» Exercise details
In the records below, count the lines that have "bold" and answer with the number alone.

» Input data
——

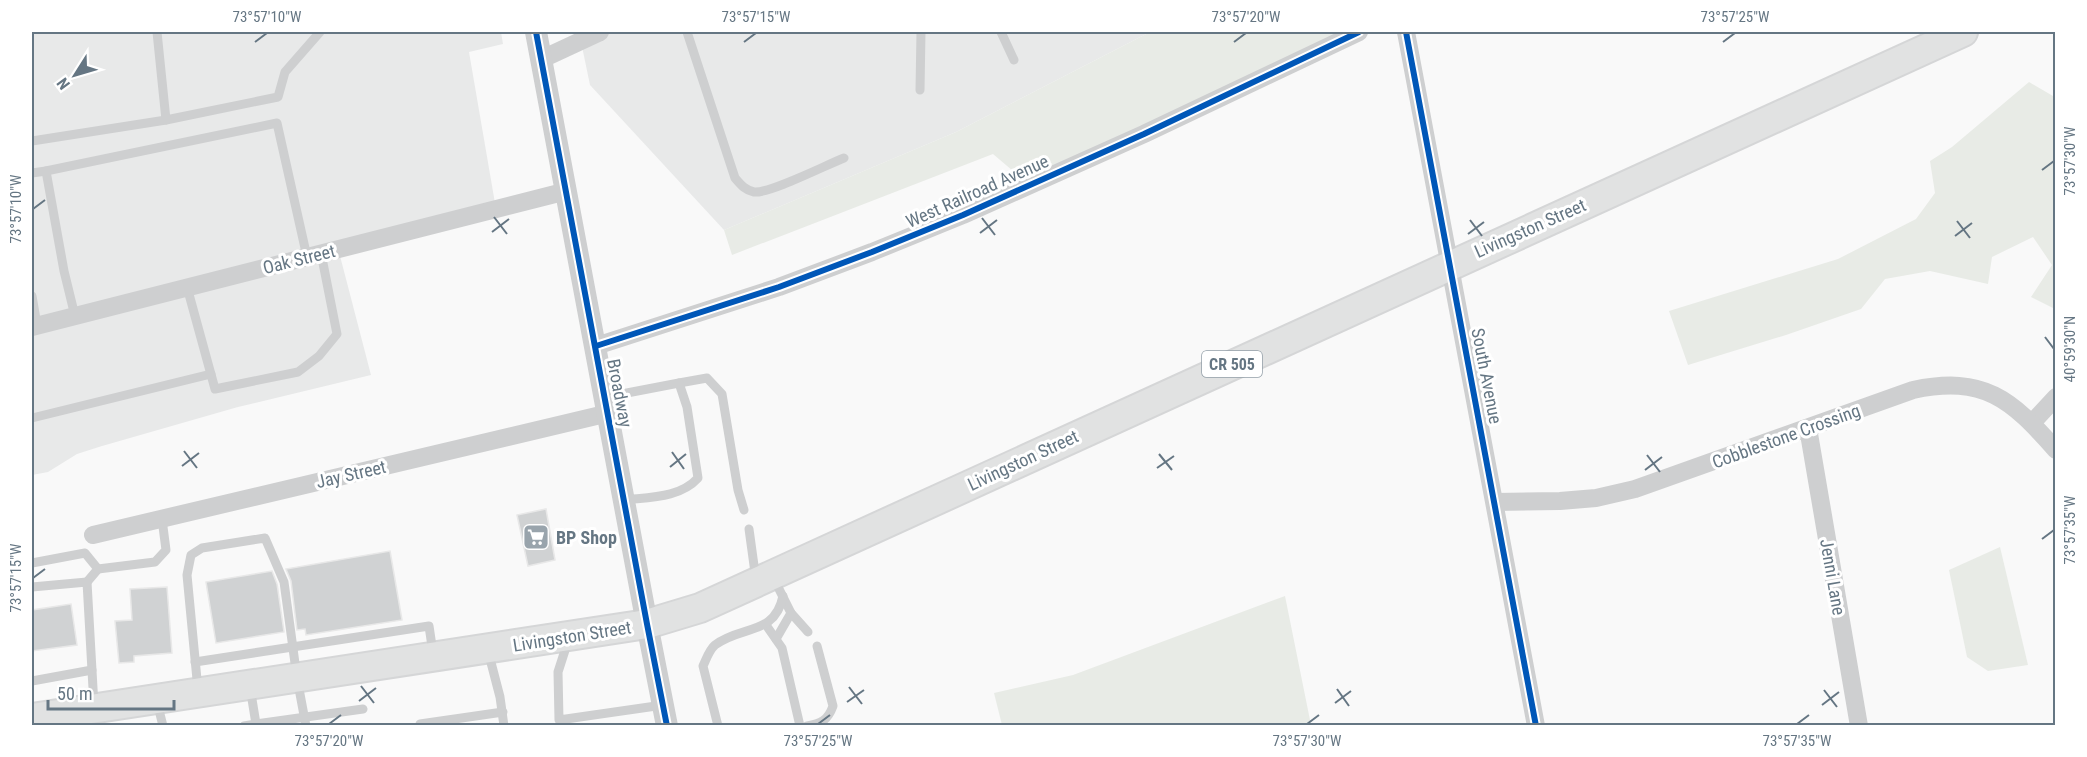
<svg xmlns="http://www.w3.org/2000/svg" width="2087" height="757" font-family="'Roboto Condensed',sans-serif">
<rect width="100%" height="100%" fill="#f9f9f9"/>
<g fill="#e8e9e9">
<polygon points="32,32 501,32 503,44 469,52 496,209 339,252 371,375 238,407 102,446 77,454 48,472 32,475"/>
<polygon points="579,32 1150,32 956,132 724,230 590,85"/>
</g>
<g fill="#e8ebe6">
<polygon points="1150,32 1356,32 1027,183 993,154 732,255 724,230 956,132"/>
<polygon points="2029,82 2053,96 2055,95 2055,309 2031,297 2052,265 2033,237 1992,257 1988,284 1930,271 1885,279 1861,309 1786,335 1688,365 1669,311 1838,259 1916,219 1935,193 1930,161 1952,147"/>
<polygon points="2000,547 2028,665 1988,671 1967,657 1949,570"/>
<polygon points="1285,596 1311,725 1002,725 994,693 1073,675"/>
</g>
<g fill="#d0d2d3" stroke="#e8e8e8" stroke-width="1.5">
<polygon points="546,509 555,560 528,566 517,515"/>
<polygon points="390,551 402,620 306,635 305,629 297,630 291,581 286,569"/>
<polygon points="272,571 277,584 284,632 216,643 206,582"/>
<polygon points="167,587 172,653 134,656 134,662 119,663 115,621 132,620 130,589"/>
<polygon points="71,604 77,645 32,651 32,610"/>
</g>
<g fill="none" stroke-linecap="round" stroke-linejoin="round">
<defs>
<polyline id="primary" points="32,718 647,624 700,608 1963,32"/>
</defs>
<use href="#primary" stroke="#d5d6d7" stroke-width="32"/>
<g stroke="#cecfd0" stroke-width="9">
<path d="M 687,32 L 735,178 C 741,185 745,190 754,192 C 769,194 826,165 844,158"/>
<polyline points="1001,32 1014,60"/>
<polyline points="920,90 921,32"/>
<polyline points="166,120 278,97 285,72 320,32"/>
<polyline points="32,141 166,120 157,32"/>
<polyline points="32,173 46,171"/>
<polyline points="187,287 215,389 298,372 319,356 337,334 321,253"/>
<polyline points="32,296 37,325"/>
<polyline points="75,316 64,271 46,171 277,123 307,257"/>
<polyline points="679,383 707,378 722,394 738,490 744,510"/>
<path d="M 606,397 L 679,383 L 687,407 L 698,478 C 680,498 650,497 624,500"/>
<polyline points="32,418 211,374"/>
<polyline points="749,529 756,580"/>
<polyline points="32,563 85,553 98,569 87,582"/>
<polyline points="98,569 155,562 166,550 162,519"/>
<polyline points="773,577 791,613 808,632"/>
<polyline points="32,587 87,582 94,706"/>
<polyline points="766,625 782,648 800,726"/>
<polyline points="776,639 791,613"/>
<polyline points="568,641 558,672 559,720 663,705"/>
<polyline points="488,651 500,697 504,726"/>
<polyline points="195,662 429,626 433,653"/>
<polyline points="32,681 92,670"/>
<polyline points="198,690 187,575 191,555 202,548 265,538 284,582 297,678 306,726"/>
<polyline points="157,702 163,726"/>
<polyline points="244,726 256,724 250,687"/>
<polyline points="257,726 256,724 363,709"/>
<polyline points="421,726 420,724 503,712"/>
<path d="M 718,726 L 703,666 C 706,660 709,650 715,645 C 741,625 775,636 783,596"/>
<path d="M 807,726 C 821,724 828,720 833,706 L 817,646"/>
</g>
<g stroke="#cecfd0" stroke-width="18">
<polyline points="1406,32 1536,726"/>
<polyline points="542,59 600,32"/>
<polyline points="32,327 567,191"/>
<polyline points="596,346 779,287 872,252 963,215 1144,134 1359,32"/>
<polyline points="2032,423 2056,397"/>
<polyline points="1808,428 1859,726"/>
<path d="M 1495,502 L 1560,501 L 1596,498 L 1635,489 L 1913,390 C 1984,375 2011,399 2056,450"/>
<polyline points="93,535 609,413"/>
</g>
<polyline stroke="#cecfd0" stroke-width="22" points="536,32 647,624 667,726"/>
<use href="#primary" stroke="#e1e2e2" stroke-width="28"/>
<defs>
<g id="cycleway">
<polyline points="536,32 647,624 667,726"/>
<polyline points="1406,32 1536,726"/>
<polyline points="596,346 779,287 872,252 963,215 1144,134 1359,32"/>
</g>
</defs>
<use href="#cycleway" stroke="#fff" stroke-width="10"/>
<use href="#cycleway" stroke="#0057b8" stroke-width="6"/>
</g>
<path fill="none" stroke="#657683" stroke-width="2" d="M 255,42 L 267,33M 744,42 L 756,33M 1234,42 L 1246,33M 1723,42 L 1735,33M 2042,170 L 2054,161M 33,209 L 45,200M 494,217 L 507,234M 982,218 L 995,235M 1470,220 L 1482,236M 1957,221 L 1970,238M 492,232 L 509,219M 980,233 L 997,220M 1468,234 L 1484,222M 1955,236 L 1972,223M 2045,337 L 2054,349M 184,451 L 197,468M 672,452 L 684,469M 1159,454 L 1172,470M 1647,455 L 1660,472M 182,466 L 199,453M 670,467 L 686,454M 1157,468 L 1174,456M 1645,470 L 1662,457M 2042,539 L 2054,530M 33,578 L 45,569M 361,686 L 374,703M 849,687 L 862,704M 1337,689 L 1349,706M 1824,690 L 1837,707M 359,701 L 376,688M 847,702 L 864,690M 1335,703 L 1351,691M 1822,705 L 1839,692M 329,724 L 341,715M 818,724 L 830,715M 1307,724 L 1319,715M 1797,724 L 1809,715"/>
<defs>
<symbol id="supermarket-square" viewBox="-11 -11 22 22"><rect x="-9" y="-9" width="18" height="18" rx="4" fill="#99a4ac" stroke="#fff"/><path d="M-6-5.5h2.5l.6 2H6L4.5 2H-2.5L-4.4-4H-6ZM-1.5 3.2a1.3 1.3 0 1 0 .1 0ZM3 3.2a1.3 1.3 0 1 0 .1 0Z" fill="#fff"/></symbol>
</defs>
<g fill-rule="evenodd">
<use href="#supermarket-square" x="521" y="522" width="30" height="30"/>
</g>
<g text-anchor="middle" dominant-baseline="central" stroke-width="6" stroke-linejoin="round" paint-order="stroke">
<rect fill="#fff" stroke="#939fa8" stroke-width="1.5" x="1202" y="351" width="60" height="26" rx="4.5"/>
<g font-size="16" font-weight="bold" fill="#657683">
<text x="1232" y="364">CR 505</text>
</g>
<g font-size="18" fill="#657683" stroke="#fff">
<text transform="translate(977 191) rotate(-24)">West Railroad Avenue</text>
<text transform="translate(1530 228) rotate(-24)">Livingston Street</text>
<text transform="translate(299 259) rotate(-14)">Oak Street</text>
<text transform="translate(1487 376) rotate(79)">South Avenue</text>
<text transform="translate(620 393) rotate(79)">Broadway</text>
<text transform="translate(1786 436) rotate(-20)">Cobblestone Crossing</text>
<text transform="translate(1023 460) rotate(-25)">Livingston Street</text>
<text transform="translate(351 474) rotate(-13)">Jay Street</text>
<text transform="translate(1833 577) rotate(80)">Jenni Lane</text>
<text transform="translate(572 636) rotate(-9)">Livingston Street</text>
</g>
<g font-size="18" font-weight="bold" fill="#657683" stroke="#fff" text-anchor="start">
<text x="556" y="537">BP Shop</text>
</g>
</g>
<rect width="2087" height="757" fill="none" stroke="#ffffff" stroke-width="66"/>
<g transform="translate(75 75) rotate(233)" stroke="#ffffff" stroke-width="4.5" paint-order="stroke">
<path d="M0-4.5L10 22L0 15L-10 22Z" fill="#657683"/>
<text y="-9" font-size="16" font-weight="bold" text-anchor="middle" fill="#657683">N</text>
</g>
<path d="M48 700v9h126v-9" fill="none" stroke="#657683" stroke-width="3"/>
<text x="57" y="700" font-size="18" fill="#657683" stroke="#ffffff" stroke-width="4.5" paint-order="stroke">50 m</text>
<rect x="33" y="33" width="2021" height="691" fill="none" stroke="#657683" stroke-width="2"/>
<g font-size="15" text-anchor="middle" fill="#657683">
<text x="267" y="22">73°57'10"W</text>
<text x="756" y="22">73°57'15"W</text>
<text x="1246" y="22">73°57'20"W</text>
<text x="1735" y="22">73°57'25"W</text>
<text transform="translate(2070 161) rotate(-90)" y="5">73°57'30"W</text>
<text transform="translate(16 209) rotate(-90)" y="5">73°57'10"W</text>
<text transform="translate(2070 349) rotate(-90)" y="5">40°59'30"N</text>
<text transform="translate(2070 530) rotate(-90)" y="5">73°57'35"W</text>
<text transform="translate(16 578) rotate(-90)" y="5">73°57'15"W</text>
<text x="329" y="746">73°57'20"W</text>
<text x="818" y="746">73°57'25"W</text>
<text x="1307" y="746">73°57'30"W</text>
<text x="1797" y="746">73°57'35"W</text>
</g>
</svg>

——

» Solution for this problem
3